Généthon was created in 1990 by the AFM (French myopathy association)-Téléthon, an association of patients and their parents. This association was founded in 1958 by Yolaine de Kepper, mother of four boys with Duchenne muscular dystrophy, with the aim of drawing attention to rare diseases, particularly neuromuscular diseases into which little research was being carried out. In addition to an innovative research laboratory, “Généthon has today become a real force to reckon with, combining research, development and gene therapy production structure, while remaining non-profit,” says Angela Columbano, Director of business development and partnerships.
When it was created, Généthon first focused on genome mapping, published in the journal Nature in the early 90s. Once this first step had been taken, Généthon focused on finding the genes responsible for the diseases and then on developing treatments.
Almost 150 employees work in R&D at Généthon, including 110 researchers and scientific experts, about sixty of whom are affiliated with Inserm. Zolgensma, a gene therapy product aimed at babies suffering from type-1 spinal amyotrophy, whose life expectancy is two years, is derived from technologies developed at Généthon. The company is also co-developing a treatment for Duchenne muscular dystrophy with Sarepta Therapeutics. 10 clinical trials are ongoing, and another 8 products are expected to enter trials in the next 5 years.
Généthon has also developed a powerful ecosystem, thanks to the creation of Genosafe, a CRO specialising in the quality and safety of gene therapies, and Yposkesi, one of the leaders in the production of gene therapies in Europe.

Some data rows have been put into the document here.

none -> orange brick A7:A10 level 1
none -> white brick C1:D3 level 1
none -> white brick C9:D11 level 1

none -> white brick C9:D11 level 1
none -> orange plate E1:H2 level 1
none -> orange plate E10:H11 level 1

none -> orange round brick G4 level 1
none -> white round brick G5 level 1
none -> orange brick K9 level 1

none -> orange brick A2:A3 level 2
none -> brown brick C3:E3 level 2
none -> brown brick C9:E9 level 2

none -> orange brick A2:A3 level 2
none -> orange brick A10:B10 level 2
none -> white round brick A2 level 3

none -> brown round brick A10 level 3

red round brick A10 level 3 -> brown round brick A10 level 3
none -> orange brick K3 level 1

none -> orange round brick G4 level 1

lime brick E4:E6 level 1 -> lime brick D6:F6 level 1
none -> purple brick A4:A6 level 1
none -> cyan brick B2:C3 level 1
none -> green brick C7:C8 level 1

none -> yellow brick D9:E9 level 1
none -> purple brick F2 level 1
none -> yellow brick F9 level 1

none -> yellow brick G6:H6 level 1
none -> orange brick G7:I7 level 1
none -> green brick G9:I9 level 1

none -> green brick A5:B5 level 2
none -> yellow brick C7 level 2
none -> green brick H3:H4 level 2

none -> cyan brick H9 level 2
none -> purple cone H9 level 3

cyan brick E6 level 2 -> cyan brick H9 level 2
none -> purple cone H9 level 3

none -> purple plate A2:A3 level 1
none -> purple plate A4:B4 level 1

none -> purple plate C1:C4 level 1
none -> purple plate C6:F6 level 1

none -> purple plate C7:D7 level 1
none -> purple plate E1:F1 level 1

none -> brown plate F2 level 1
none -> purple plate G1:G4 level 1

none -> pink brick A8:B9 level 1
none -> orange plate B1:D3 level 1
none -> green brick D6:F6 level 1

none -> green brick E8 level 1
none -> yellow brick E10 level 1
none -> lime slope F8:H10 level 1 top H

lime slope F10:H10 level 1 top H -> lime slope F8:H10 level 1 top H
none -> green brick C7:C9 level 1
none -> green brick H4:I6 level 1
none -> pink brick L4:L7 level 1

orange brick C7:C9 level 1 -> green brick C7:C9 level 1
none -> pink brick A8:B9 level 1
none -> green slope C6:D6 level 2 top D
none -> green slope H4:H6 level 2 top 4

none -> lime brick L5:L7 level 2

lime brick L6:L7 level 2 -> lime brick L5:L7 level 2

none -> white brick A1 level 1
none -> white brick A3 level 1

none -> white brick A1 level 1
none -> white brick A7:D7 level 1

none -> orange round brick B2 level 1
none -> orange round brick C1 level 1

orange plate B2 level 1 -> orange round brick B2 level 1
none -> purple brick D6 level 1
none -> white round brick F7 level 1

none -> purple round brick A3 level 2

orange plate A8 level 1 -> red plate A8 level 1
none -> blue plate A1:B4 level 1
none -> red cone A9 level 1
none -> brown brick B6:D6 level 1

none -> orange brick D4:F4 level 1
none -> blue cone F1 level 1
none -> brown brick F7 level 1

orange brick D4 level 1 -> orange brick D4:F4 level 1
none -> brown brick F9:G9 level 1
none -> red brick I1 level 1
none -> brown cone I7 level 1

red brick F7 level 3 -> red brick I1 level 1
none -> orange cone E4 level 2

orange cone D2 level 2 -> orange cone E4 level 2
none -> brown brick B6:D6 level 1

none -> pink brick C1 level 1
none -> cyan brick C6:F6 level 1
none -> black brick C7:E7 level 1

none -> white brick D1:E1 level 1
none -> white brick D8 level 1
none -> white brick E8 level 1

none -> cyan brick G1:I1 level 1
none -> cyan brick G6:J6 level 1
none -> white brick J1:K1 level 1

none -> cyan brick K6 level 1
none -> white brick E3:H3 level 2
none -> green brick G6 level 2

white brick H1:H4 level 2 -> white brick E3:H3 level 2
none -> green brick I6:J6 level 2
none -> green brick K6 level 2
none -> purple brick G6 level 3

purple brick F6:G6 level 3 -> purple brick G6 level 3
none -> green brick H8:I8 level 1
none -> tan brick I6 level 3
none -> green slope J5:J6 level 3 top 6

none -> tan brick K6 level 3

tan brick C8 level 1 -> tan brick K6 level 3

“At Généthon, we develop gene therapies from research to the clinic. In particular, we are working to improve their safety and efficacy, and we are endeavouring to make them accessible to all those who need them,” Angela Columbano, Director of Business development and partnerships at Généthon.
Généthon was nominated for the Prix Galien Medstartup in the category “Best cooperation dedicated to vulnerable populations and developing countries”, for the partnership with Spark Therapeutics on the gene therapy programme in Pompe disease.
“This partnership with Spark Therapeutics is key to making gene therapy available more quickly for patients with a rare liver disease that causes muscle weakness and respiratory problems that can lead to death,” says Columbano.